» **WHAT YOU WILL DO**
Turn the rows from the line containing "receipt of personal" through the line containing "You should change", both included, into a JSON list of strings. Use one string per line and leave out blank lines.

================

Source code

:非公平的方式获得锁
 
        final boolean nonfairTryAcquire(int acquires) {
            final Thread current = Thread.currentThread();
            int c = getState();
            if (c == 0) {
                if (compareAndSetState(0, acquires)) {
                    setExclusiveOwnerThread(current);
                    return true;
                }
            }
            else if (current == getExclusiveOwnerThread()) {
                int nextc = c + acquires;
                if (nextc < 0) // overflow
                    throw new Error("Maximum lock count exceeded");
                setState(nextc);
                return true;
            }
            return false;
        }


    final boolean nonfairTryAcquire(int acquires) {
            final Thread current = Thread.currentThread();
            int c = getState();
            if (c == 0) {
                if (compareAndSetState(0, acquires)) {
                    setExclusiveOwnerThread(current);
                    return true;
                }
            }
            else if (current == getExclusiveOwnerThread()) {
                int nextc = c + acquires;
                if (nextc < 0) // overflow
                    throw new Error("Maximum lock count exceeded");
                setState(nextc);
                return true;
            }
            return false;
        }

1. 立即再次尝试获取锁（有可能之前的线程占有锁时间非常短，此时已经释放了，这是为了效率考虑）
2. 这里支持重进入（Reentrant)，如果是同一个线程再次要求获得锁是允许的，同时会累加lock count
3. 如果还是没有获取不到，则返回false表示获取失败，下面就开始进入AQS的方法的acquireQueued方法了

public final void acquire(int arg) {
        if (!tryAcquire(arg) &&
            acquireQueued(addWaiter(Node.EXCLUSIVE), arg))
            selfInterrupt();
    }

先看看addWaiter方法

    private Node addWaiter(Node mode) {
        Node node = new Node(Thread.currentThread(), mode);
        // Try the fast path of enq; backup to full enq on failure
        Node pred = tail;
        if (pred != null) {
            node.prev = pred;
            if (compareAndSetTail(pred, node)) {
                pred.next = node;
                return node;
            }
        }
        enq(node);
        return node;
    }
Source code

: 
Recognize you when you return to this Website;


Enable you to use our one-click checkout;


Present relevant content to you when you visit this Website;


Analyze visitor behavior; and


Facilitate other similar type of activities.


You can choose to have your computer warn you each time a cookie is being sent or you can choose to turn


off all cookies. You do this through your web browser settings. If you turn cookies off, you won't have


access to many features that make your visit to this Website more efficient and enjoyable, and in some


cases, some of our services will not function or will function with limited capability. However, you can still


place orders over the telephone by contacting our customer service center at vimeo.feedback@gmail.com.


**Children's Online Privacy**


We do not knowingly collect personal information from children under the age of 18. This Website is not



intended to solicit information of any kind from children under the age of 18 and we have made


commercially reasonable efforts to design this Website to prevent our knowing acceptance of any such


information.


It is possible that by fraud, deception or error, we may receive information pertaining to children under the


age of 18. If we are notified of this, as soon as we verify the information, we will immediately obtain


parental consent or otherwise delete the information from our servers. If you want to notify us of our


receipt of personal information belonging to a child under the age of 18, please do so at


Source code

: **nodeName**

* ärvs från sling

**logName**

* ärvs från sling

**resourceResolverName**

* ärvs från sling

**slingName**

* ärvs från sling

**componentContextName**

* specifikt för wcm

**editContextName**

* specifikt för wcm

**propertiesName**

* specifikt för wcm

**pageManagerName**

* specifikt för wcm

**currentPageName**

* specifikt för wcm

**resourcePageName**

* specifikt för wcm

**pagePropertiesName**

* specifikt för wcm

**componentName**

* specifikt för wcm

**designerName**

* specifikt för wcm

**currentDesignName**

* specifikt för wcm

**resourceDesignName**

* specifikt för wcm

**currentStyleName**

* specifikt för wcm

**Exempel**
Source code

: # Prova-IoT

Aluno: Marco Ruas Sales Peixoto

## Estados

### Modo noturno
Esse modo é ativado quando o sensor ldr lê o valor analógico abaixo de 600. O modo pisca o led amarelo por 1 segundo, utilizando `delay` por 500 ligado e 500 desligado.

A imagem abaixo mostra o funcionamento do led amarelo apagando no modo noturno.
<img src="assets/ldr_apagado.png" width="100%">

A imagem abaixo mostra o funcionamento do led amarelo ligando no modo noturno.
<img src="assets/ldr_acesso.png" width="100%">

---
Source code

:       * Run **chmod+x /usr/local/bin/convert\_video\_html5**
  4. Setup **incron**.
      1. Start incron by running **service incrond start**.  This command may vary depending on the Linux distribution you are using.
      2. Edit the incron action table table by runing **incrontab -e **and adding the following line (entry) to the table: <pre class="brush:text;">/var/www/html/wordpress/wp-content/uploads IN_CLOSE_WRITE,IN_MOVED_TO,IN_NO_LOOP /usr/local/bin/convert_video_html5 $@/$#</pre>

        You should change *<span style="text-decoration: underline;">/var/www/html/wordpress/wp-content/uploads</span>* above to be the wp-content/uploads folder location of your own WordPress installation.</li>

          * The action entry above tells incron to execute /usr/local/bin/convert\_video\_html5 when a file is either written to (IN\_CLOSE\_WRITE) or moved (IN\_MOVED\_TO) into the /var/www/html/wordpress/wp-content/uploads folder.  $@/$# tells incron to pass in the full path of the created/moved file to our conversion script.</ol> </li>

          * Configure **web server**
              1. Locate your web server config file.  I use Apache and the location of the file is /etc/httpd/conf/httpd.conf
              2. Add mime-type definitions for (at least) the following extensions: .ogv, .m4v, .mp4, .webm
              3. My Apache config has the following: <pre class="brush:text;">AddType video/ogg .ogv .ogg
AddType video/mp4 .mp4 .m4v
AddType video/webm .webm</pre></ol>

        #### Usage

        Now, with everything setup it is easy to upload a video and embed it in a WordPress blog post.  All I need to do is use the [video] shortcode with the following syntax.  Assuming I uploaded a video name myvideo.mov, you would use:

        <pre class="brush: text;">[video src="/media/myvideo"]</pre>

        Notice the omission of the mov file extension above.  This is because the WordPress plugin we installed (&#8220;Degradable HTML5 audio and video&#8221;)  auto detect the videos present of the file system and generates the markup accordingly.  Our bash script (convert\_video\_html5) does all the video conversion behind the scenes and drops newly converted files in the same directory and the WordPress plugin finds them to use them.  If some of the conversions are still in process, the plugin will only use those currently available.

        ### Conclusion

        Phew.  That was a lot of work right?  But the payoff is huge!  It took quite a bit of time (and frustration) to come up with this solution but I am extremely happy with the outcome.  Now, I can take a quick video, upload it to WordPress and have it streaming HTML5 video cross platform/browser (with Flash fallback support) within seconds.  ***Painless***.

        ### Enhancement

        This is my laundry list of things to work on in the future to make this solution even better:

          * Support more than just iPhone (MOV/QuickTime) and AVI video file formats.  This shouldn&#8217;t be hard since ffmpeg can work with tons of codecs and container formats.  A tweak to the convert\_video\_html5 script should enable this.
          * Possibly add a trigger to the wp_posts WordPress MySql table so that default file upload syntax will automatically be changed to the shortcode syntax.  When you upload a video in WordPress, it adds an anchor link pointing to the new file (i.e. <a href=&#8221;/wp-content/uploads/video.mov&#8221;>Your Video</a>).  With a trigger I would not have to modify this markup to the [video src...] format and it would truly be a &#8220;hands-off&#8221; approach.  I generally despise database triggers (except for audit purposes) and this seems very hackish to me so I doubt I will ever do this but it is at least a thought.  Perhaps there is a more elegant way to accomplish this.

================

» **RESULT**
[
  "receipt of personal information belonging to a child under the age of 18, please do so at",
  "Source code",
  ": **nodeName**",
  "* ärvs från sling",
  "**logName**",
  "* ärvs från sling",
  "**resourceResolverName**",
  "* ärvs från sling",
  "**slingName**",
  "* ärvs från sling",
  "**componentContextName**",
  "* specifikt för wcm",
  "**editContextName**",
  "* specifikt för wcm",
  "**propertiesName**",
  "* specifikt för wcm",
  "**pageManagerName**",
  "* specifikt för wcm",
  "**currentPageName**",
  "* specifikt för wcm",
  "**resourcePageName**",
  "* specifikt för wcm",
  "**pagePropertiesName**",
  "* specifikt för wcm",
  "**componentName**",
  "* specifikt för wcm",
  "**designerName**",
  "* specifikt för wcm",
  "**currentDesignName**",
  "* specifikt för wcm",
  "**resourceDesignName**",
  "* specifikt för wcm",
  "**currentStyleName**",
  "* specifikt för wcm",
  "**Exempel**",
  "Source code",
  ": # Prova-IoT",
  "Aluno: Marco Ruas Sales Peixoto",
  "## Estados",
  "### Modo noturno",
  "Esse modo é ativado quando o sensor ldr lê o valor analógico abaixo de 600. O modo pisca o led amarelo por 1 segundo, utilizando `delay` por 500 ligado e 500 desligado.",
  "A imagem abaixo mostra o funcionamento do led amarelo apagando no modo noturno.",
  "<img src=\"assets/ldr_apagado.png\" width=\"100%\">",
  "A imagem abaixo mostra o funcionamento do led amarelo ligando no modo noturno.",
  "<img src=\"assets/ldr_acesso.png\" width=\"100%\">",
  "---",
  "Source code",
  ":       * Run **chmod+x /usr/local/bin/convert\\_video\\_html5**",
  "  4. Setup **incron**.",
  "      1. Start incron by running **service incrond start**.  This command may vary depending on the Linux distribution you are using.",
  "      2. Edit the incron action table table by runing **incrontab -e **and adding the following line (entry) to the table: <pre class=\"brush:text;\">/var/www/html/wordpress/wp-content/uploads IN_CLOSE_WRITE,IN_MOVED_TO,IN_NO_LOOP /usr/local/bin/convert_video_html5 $@/$#</pre>",
  "        You should change *<span style=\"text-decoration: underline;\">/var/www/html/wordpress/wp-content/uploads</span>* above to be the wp-content/uploads folder location of your own WordPress installation.</li>"
]